As public relations professionals, especially those in the non-profit sector, we’ve often been a part of a fundraiser at one point or another. While we usually work in a team or committee to bounce around ideas, sometimes we’re challenged with few resources and little time to accomplish big fundraising goals.

In August, I’ll be traveling to 11 countries in 11 months to do humanitarian work with local communities through a program called the World Race. When I first realized I would have to raise $18,000 in just a few months (by myself!), you could say I quickly jumped into “PR mode.” 

Utilizing my PR experience, I surpassed my $5,000 benchmark in just 40 days.  Here are a few key lessons I’ve learned in the process of spearheading a fundraiser that feels nearly impossible to tackle.

1. Establish a list of names    

This may seem simple and straightforward, but surprisingly enough, many people jump straight into a campaign without keeping a target audience in mind. Categorize your list into different groups of people:  individuals, organizations, friends with connections to businesses, and any other group that seems relevant. Once you have a list of contacts, you can begin to create a campaign that is geared to resonate with each of those categories.
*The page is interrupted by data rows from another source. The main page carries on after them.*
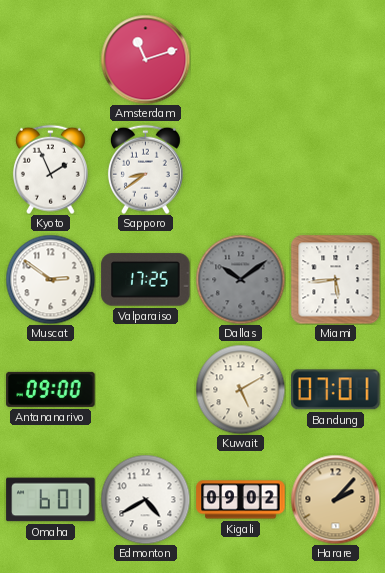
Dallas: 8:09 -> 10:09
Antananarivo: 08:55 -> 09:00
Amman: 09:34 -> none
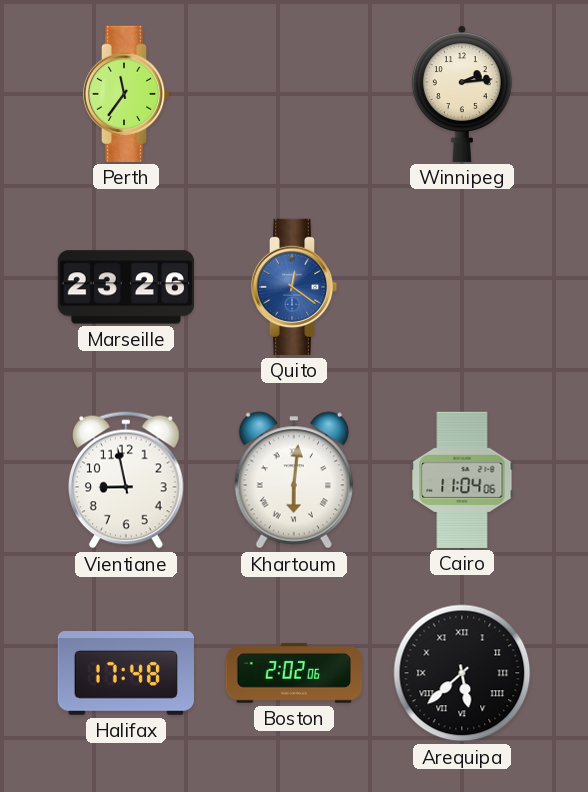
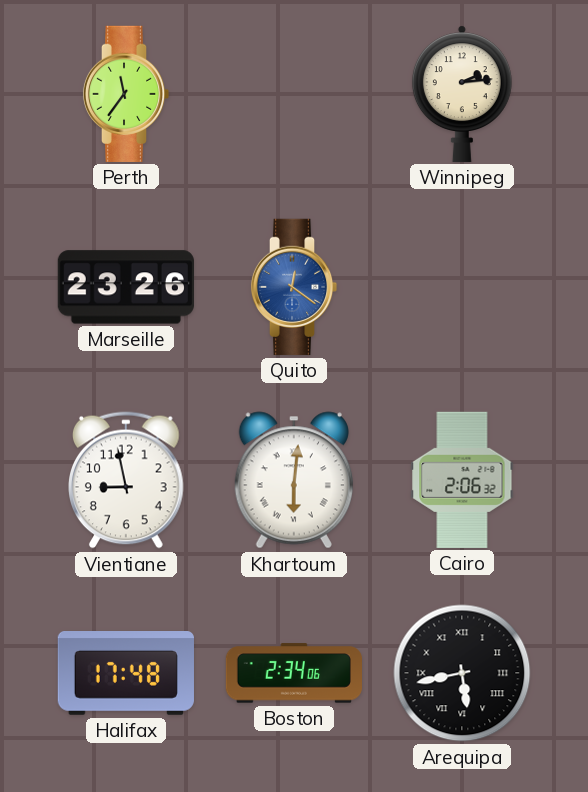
Cairo: 11:04 -> 2:06
Boston: 2:02 -> 2:34
Arequipa: 5:38 -> 5:43
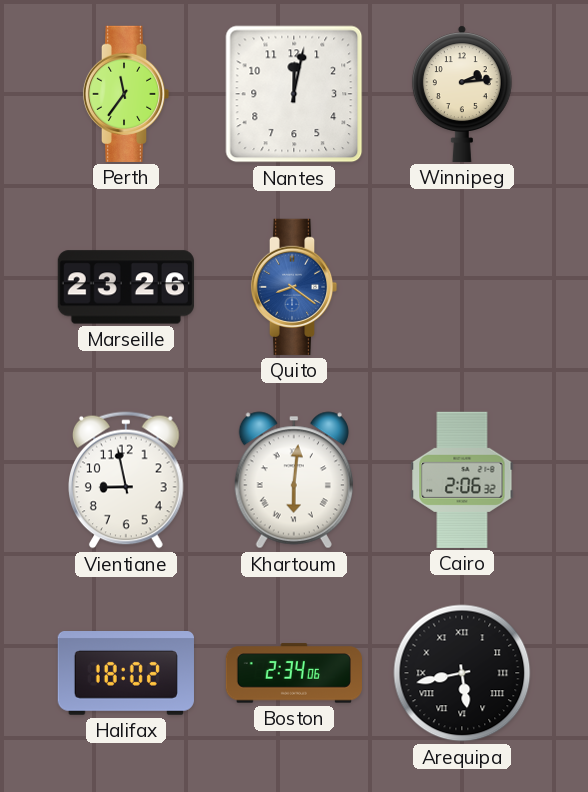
Nantes: none -> 12:02
Quito: 12:21 -> 8:21
Halifax: 17:48 -> 18:02
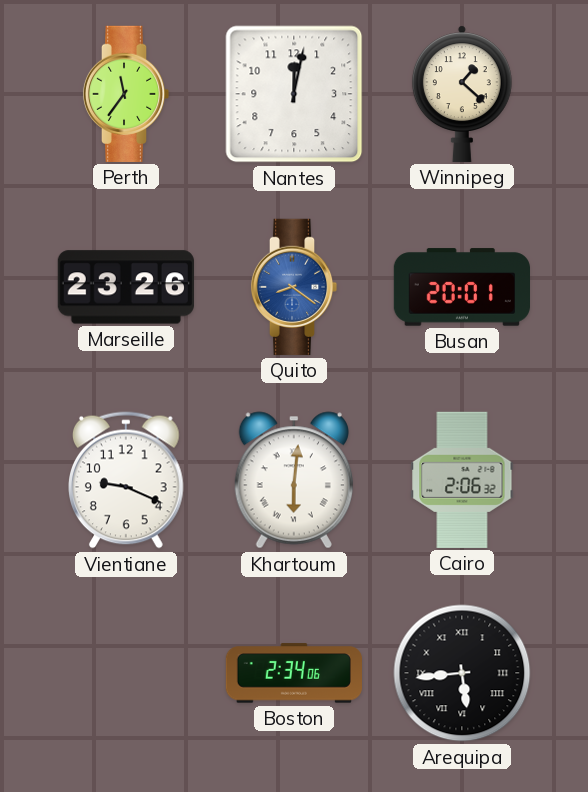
Winnipeg: 2:14 -> 1:22
Busan: none -> 20:01
Vientiane: 8:58 -> 9:19
Halifax: 18:02 -> none
Arequipa: 5:43 -> 5:44
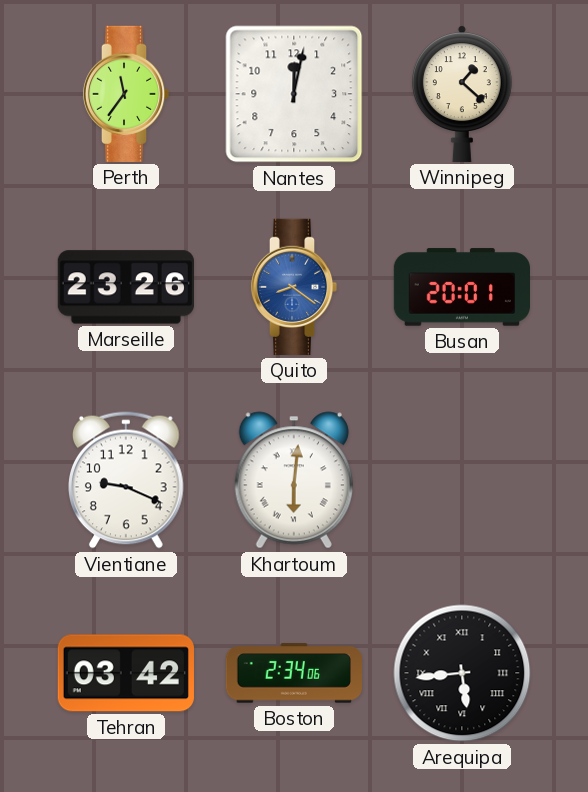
Cairo: 2:06 -> none
Tehran: none -> 03:42
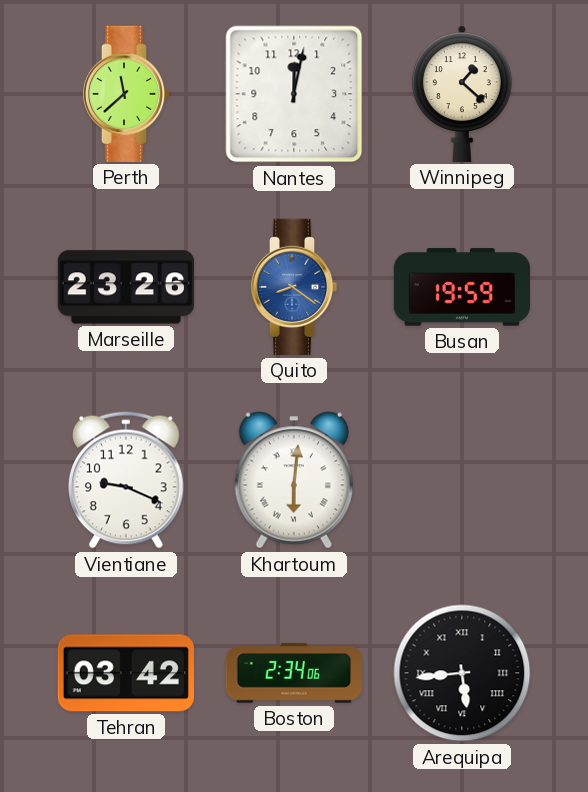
Perth: 11:36 -> 11:38
Busan: 20:01 -> 19:59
2. Don’t just ask for money

Many times, people consider it a waste of time talking with those who likely cannot contribute financially to your cause. But overlooking this group can be detrimental to your fundraiser. Set up meetings, even if you are sure the individual or group won’t donate. Chances are they are willing to spread the word to close connections or may even offer another resource that you haven’t considered before. Don’t make money the end goal of every meeting, but rather be open-minded to where it could lead instead.

3. Create a kick-ass sponsorship package

It’s important to put time and effort into creating a solid sponsorship packet before you go setting up meetings without anything concrete to present. Too many sponsorships have been set up to have donors give money without a follow up on how their money made a difference. Be mindful to create sponsorships that give them timely updates on how their money is being used.

4. Give them a deadline

You could leave a meeting super confident that you just turned a potential donor into a sponsor, but busy work schedules often leave fundraiser sponsorships floating in someone's to-do box. Creating a sense of urgency and giving a final deadline will likely put your fundraiser on someone’s calendar and keep it at the forefront of their mind.